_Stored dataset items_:

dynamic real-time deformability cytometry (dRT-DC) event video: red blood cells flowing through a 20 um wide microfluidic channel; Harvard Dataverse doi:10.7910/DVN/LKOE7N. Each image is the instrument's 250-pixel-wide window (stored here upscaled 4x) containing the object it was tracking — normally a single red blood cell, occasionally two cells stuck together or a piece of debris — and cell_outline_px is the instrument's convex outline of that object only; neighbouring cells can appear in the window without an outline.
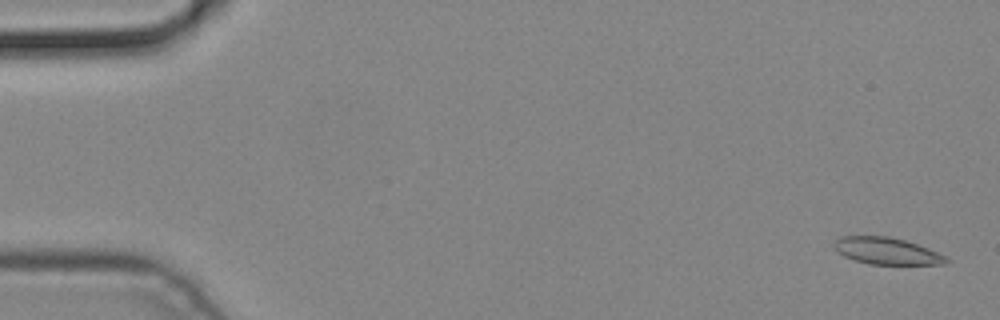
{"species": "common noctule bat (a hibernating species)", "species_latin": "Nyctalus noctula", "temperature_condition": "cold", "stored_images_in_passage": 6, "camera_frame_rate_fps": 3000, "um_per_image_px": 0.085, "animal": {"sex": "male", "body_mass_g": 19.2, "forearm_length_mm": 51.8}, "frame": {"image": 1, "passage_image": 1, "time_ms": 0.0, "image_size_px": [1000, 320], "cell_outline_px": [[952, 260], [944, 264], [868, 264], [844, 256], [836, 252], [832, 244], [840, 236], [888, 236], [904, 240], [928, 248]], "centroid_in_image_um": [75.33, 21.33], "position_along_channel_um": 9.7, "area_um2": 17.46}}
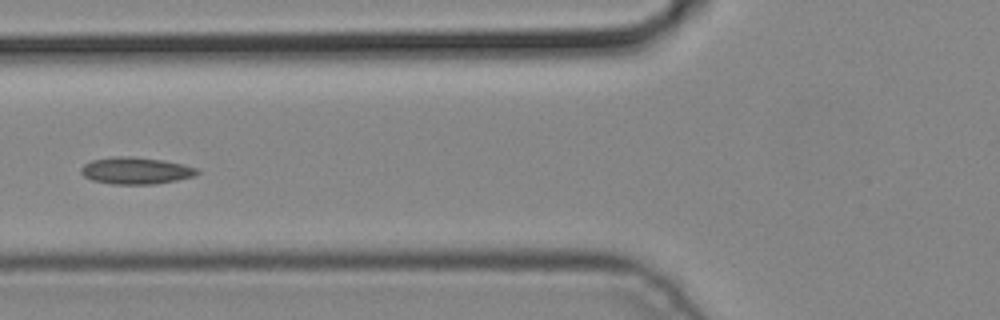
{"frame": {"image": 2, "passage_image": 5, "time_ms": 1.333, "image_size_px": [1000, 320], "cell_outline_px": [[200, 172], [196, 176], [176, 180], [152, 184], [112, 184], [92, 180], [84, 176], [80, 172], [80, 168], [84, 164], [92, 160], [116, 156], [132, 156], [164, 160], [184, 164], [200, 168]], "centroid_in_image_um": [11.58, 14.5], "position_along_channel_um": 114.2, "area_um2": 18.38}}
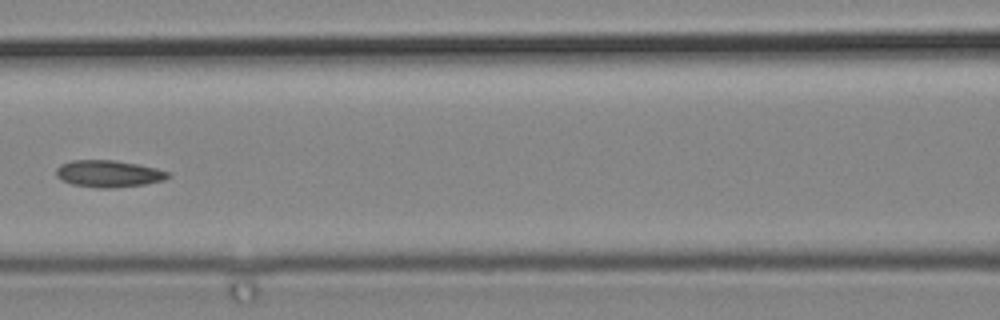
{"frame": {"image": 3, "passage_image": 6, "time_ms": 1.667, "image_size_px": [1000, 320], "cell_outline_px": [[172, 176], [164, 180], [144, 184], [112, 188], [96, 188], [72, 184], [60, 180], [56, 176], [56, 168], [60, 164], [72, 160], [116, 160], [156, 168], [172, 172]], "centroid_in_image_um": [9.23, 14.76], "position_along_channel_um": 157.4, "area_um2": 17.74}}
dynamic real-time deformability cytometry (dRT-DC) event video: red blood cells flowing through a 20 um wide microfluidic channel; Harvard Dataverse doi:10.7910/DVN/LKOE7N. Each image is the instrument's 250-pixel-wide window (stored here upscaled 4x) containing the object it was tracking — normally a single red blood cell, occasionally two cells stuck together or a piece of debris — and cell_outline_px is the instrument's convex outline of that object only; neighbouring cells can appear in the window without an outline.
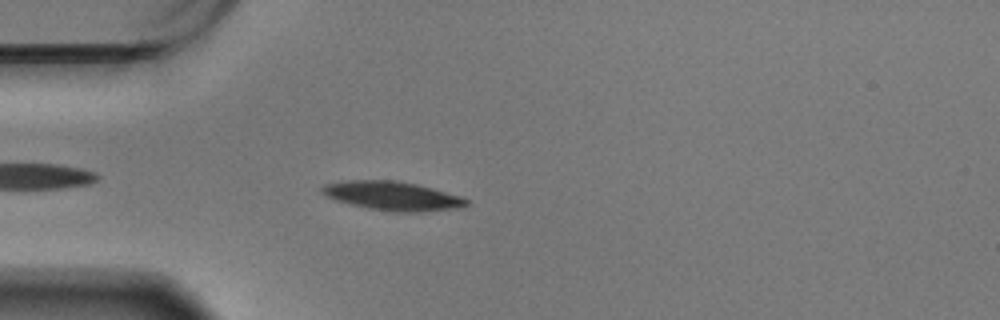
{"species": "Egyptian fruit bat (a non-hibernating species)", "species_latin": "Rousettus aegyptiacus", "temperature_condition": "warm", "stored_images_in_passage": 46, "camera_frame_rate_fps": 3000, "um_per_image_px": 0.085, "animal": {"sex": "male"}, "frame": {"image": 1, "passage_image": 4, "time_ms": 1.0, "image_size_px": [1000, 320], "cell_outline_px": [[472, 204], [464, 208], [420, 212], [396, 212], [368, 208], [348, 204], [324, 196], [320, 192], [320, 188], [324, 184], [352, 180], [392, 180], [416, 184], [432, 188], [460, 196], [468, 200]], "centroid_in_image_um": [33.38, 16.67], "position_along_channel_um": 51.6, "area_um2": 24.57}}
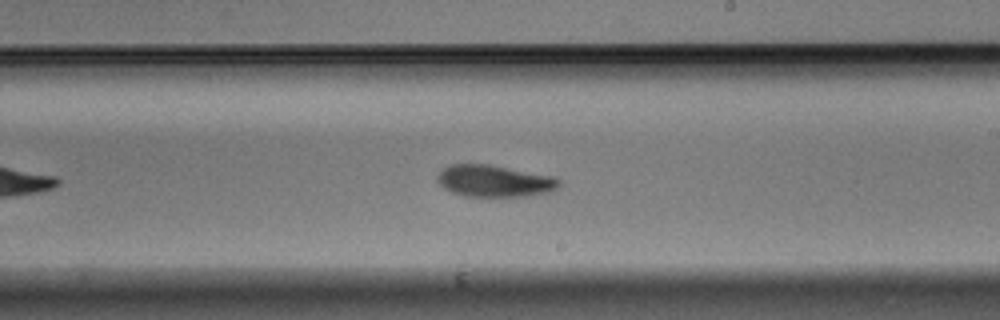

_TASK PROMPT_:
Transcribe all of the records above character for character. Exclude the pictures.

_RESPONSE FOR THIS EXERCISE_:
dynamic real-time deformability cytometry (dRT-DC) event video: red blood cells flowing through a 20 um wide microfluidic channel; Harvard Dataverse doi:10.7910/DVN/LKOE7N. Each image is the instrument's 250-pixel-wide window (stored here upscaled 4x) containing the object it was tracking — normally a single red blood cell, occasionally two cells stuck together or a piece of debris — and cell_outline_px is the instrument's convex outline of that object only; neighbouring cells can appear in the window without an outline.
{"species": "common noctule bat (a hibernating species)", "species_latin": "Nyctalus noctula", "temperature_condition": "cold", "stored_images_in_passage": 6, "camera_frame_rate_fps": 3000, "um_per_image_px": 0.085, "animal": {"sex": "male", "body_mass_g": 19.2, "forearm_length_mm": 51.8}, "frame": {"image": 1, "passage_image": 1, "time_ms": 0.0, "image_size_px": [1000, 320], "cell_outline_px": [[952, 260], [944, 264], [868, 264], [844, 256], [836, 252], [832, 244], [840, 236], [888, 236], [904, 240], [928, 248]], "centroid_in_image_um": [75.33, 21.33], "position_along_channel_um": 9.7, "area_um2": 17.46}}
{"frame": {"image": 2, "passage_image": 5, "time_ms": 1.333, "image_size_px": [1000, 320], "cell_outline_px": [[200, 172], [196, 176], [176, 180], [152, 184], [112, 184], [92, 180], [84, 176], [80, 172], [80, 168], [84, 164], [92, 160], [116, 156], [132, 156], [164, 160], [184, 164], [200, 168]], "centroid_in_image_um": [11.58, 14.5], "position_along_channel_um": 114.2, "area_um2": 18.38}}
{"frame": {"image": 3, "passage_image": 6, "time_ms": 1.667, "image_size_px": [1000, 320], "cell_outline_px": [[172, 176], [164, 180], [144, 184], [112, 188], [96, 188], [72, 184], [60, 180], [56, 176], [56, 168], [60, 164], [72, 160], [116, 160], [156, 168], [172, 172]], "centroid_in_image_um": [9.23, 14.76], "position_along_channel_um": 157.4, "area_um2": 17.74}}
dynamic real-time deformability cytometry (dRT-DC) event video: red blood cells flowing through a 20 um wide microfluidic channel; Harvard Dataverse doi:10.7910/DVN/LKOE7N. Each image is the instrument's 250-pixel-wide window (stored here upscaled 4x) containing the object it was tracking — normally a single red blood cell, occasionally two cells stuck together or a piece of debris — and cell_outline_px is the instrument's convex outline of that object only; neighbouring cells can appear in the window without an outline.
{"species": "Egyptian fruit bat (a non-hibernating species)", "species_latin": "Rousettus aegyptiacus", "temperature_condition": "warm", "stored_images_in_passage": 46, "camera_frame_rate_fps": 3000, "um_per_image_px": 0.085, "animal": {"sex": "male"}, "frame": {"image": 1, "passage_image": 4, "time_ms": 1.0, "image_size_px": [1000, 320], "cell_outline_px": [[472, 204], [464, 208], [420, 212], [396, 212], [368, 208], [348, 204], [324, 196], [320, 192], [320, 188], [324, 184], [352, 180], [392, 180], [416, 184], [432, 188], [460, 196], [468, 200]], "centroid_in_image_um": [33.38, 16.67], "position_along_channel_um": 51.6, "area_um2": 24.57}}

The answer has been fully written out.